There is no need for eating to reduce your risk of diabetes to be difficult or inconsistent with basic healthy eating recommendations. According to Koltun, “Eating a nutrient-dense diet the majority of the time and getting regular physical activity are recommended for everyone of all ages to lower your risk for diabetes.” 

She says it’s vital to get a lot of vegetables along with other natural fiber sources like fruit, beans, lentils, unsweetened oats, and whole grains. A good place to start would be to reduce your consumption of sugar and refined carbohydrates and to prepare meals using the “My Plate” concept. Sort your plate such that half of it is made up of vegetables, 25% is lean protein, and 25% is starchy food such as whole grains, legumes, or starchy veggies like sweet potatoes or butternut squash.

Thomason agrees that using the plate method should be done. “Protein and vegetables can help to stabilize blood sugar levels by slowing down absorption through the digestive process,” she continues. “They won’t cause blood sugar levels to spike.” In a similar vein, selecting carbohydrates high in fiber can aid in reducing the overall blood sugar surge following a meal by delaying the release of carbohydrates into sugars. 

The American Diabetes Association states that different eating habits can help avoid diabetes. These consist of a plant-forward diet, a vegetarian diet, a lower-carb diet, and the Mediterranean diet.

Finding an eating plan that suits you requires making sure it allows you to continue enjoying food, can be modified to fit your culture and lifestyle, meets your nutrient needs, and is sustainable. Speak with a qualified nutritionist for advice if you need assistance creating your perfect eating schedule. 

Frequently Requested Questions 

What is the primary reason for diabetes?

Depending on the kind of diabetes, different causes will apply. The CDC states that distinct causes contribute to the two most prevalent forms of diabetes, type 1 and type 2. 

If you consume too much sugar, what happens to you?

There is no harm in occasionally consuming too much sugar for those without diabetes. It might give you a spike in energy that is followed by a drop. On the other hand, eating too much sugar on a regular basis raises the risk of insulin resistance and weight gain, which eventually results in diabetes.

What signs of overindulging in sugar are present?

“Some people report having a’sugar rush,’ while others say it makes them hyperactive,” according to Koltun, following a big sugar intake in a short length of time. There is no scientific proof for any of these consequences.” “Increased thirst, increased urination, increased appetite, and unexplained weight loss” are further signs of high blood sugar, according to Cheng.

How can the body rid itself of sugar?

Although you can’t always “flush” sugar from your body, you can take action to lower elevated blood sugar levels. “If you know your blood sugar is high, there are things you can take to lower it,” advises Thomason. “These include drinking lots of water, taking a 10-minute walk, and taking your medicine as prescribed.” You should speak with your doctor if your blood sugar is routinely higher than 250 mg/dL and you are unable to lower it on your own.

In summary

Diabetes is a complex illness for which a number of factors contribute to the diagnosis rather than just one cause. While lifestyle changes are a part of the treatment for all forms of diabetes, type 2 diabetes can be avoided or postponed by adopting healthy eating habits and engaging in regular physical activity. 

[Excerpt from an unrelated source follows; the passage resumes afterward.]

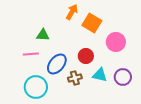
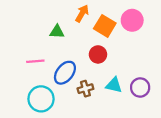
green triangle: (43, 35) -> (57, 32), moved
pink circle: (116, 42) -> (132, 20), moved
red circle: (86, 56) -> (98, 54), moved

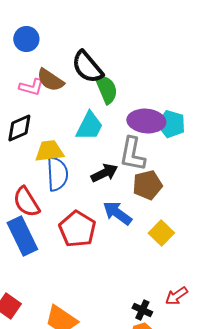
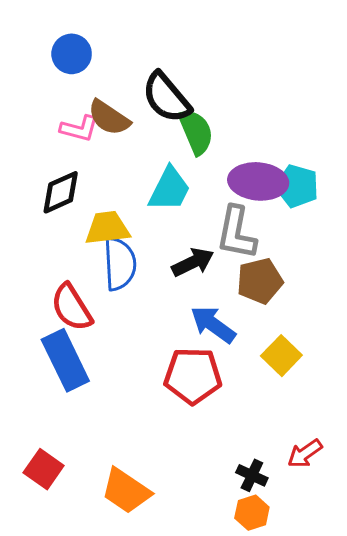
red pentagon: (77, 229) -> (193, 376), moved, turned -30

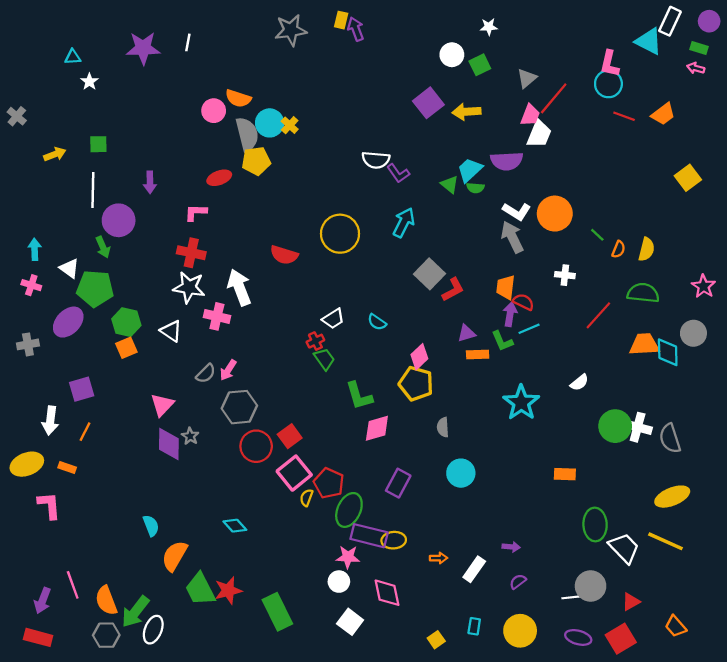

Consuming a diet high in plant-based foods including fruits, vegetables, nuts, seeds, and legumes and low in added sugar will help lower your risk of type 2 diabetes. Eating healthy may be made simple but effective by using the plate technique. Think about dividing your dish in half for non starchy veggies, quarter for lean protein, and quarter for carbohydrates high in fiber. Speak with a certified diabetes care and education specialist or registered dietitian if you need help or direction.